TEXT BLOCK:
Bryan Berroya Bagunas (born October 10, 1997) is a Filipino volleyball player who plays for Taiwanese club Win Streak and the Philippine national team.

Early life
Bryan Bagunas was born on October 10, 1997 in Batangas City. Prior to his college education, he was more into basketball than volleyball. Bagunas started playing volleyball in his second year of high school education and participated in both basketball and volleyball events in his school's intramurals. He also participated in various municipal and national volleyball tournaments prior into being scouted for the National University.

Career

Collegiate
Bagunas played for the men's volleyball team of the National University (NU) at the University Athletic Association of the Philippines (UAAP). He helped NU win the UAAP Seasons 80 and 81 men's volleyball titles and was also named the Finals MVP for both seasons. He was also a three-time Best Server (from UAAP Season 79 to 81) and the UAAP Attacker and Season MVP for Season 81.

Bagunas also represented NU at the 2018 Premier Volleyball League Collegiate Conference, where he aided the team's title win over the University of Santo Tomas and was also named as the 1st Best Outside Spiker and Finals MVP.

Club

Sta Elena and Philippine Air Force
In the club level, Bagunas played for Sta. Elena at the 2018 Premier Volleyball League Open Conference where Bagunas was named the 2nd Best Outside Spiker and Conference MVP. He also played for the Go for Gold-Philippine Air Force Jet Spikers of the Spikers' Turf.

WORK ITEM: Carry on the Bryan Bagunas biography from its last sentence, keeping its encyclopedic style.

RECORDED DATA:
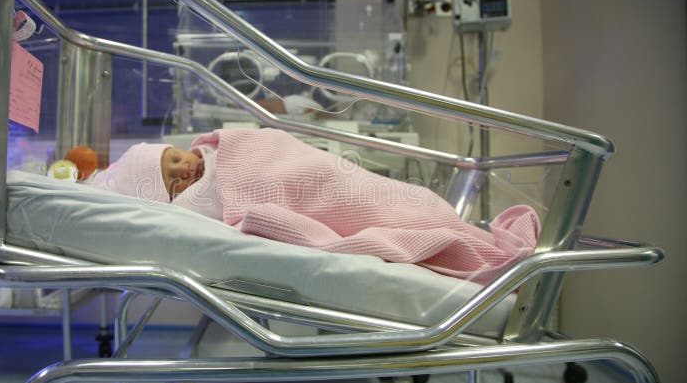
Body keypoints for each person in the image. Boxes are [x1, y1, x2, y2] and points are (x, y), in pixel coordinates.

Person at [92, 128, 540, 283]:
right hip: (325, 205)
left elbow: (281, 152)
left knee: (407, 200)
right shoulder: (206, 207)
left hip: (327, 181)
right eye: (172, 181)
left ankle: (475, 240)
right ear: (170, 199)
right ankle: (483, 251)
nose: (183, 171)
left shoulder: (225, 148)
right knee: (399, 216)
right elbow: (271, 218)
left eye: (175, 159)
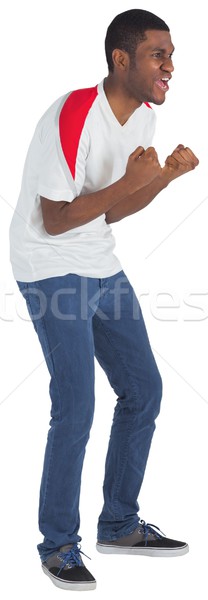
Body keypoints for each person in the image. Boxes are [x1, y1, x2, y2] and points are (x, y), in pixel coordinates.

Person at [9, 8, 199, 592]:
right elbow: (58, 217)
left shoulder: (142, 116)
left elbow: (113, 210)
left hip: (98, 258)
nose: (171, 66)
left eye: (172, 54)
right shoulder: (75, 112)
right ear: (122, 59)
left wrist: (162, 177)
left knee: (143, 389)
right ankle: (58, 546)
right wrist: (133, 182)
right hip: (48, 263)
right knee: (76, 407)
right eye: (158, 55)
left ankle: (117, 523)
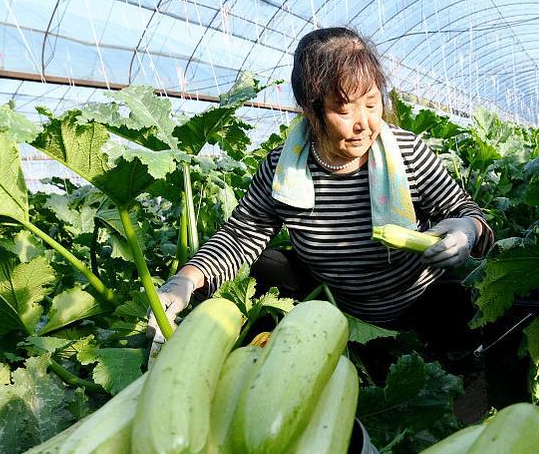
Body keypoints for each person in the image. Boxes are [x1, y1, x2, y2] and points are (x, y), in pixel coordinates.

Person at [146, 27, 495, 349]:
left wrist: (466, 229)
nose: (364, 123)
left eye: (372, 104)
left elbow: (466, 212)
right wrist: (186, 280)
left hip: (422, 304)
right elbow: (240, 236)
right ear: (311, 110)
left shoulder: (405, 153)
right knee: (265, 264)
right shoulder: (282, 170)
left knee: (464, 309)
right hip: (336, 311)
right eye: (344, 110)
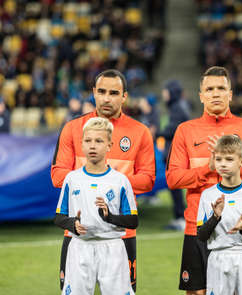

ANSWER TO THE PROBLEM:
Oita Miyoshi Weisse Adler
In mid-2019, Bagunas announced that he has signed to play for Japanese club, Oita Miyoshi Weisse Adler of V.League 1. His first match with the club was against the JT Thunders. According to Bagunas, training with the Japanese club leaned towards technique compared to training with Philippine-based teams which he described focus on physicality particularly on managing one's power in executing hits. He left Oita Miyoshi in June 2022.

Win Streak
He would join Taiwanese club Win Streak in August 2022 to play for them at the Datuk Bandar Cup Win+ Streak Invitational Championship in Malaysia  and later the Top Volleyball League in Taiwan.

Imus City
In February 2023, Bagunas signs up with the Imus City–AJAA Spikers and is set to join the team's campaign in the 2023 Spikers' Turf Open Conference in March 2023 following the conclusion of his stint with Win Streak.

National team
Bagunas was part of the Philippine men's national team that represented the country at the Southeast Asian Games; in the 2017 and 2019 Southeast Asian Games.

Bagunas's first participation in the Southeast Asian Games was in the 2017 edition where the Philippine national team failed to clinch a podium finish. Likewise in the 2019 Southeast Asian Games, there was some issue in the preparations with Bagunas having limited time to train with his national team teammates since he simultaneously had to fulfill his obligations to participate in a training camp with his Japanese club, Oita Miyoshi. Despite this, the national team was able to secure a finals appearance in 42 years and clinch a silver medal finish after losing to Indonesia in the final.

NU represented the Philippines at the 2018 ASEAN University Games in Myanmar. Bagunas was part of that Philippine squad which won the men's volleyball title by beating Thailand's representatives in the gold medal match. This surpassed the Philippines' bronze medal finish in the 2016 edition held in Singapore.

Personal life
Bagunas is engaged with longtime girlfriend Nicole Tracy Tan since April 2022.

Clubs
  Go for Gold-Philippine Air Force Jet Spikers (2016–present)
  Sta. Elena–NU (2018)
  Oita Miyoshi Weisse Adler (2019–2022)
  Win Streak (2022–present)

Awards

Individual awards
 2016 Spikers' Turf 2nd Reinforced Open Conference "Most Valuable Player (Finals)"
 UAAP Season 79 “Best Server”
 UAAP Season 80 “Finals MVP”
 2018 Premier Volleyball League Reinforced Conference "Most Valuable Player (Finals)"
 2018 Premier Volleyball League 2nd Season Collegiate Conference "Most Valuable Player (Finals)"
 2018 Premier Volleyball League 2nd Season Collegiate Conference "1st Best Outside Spiker"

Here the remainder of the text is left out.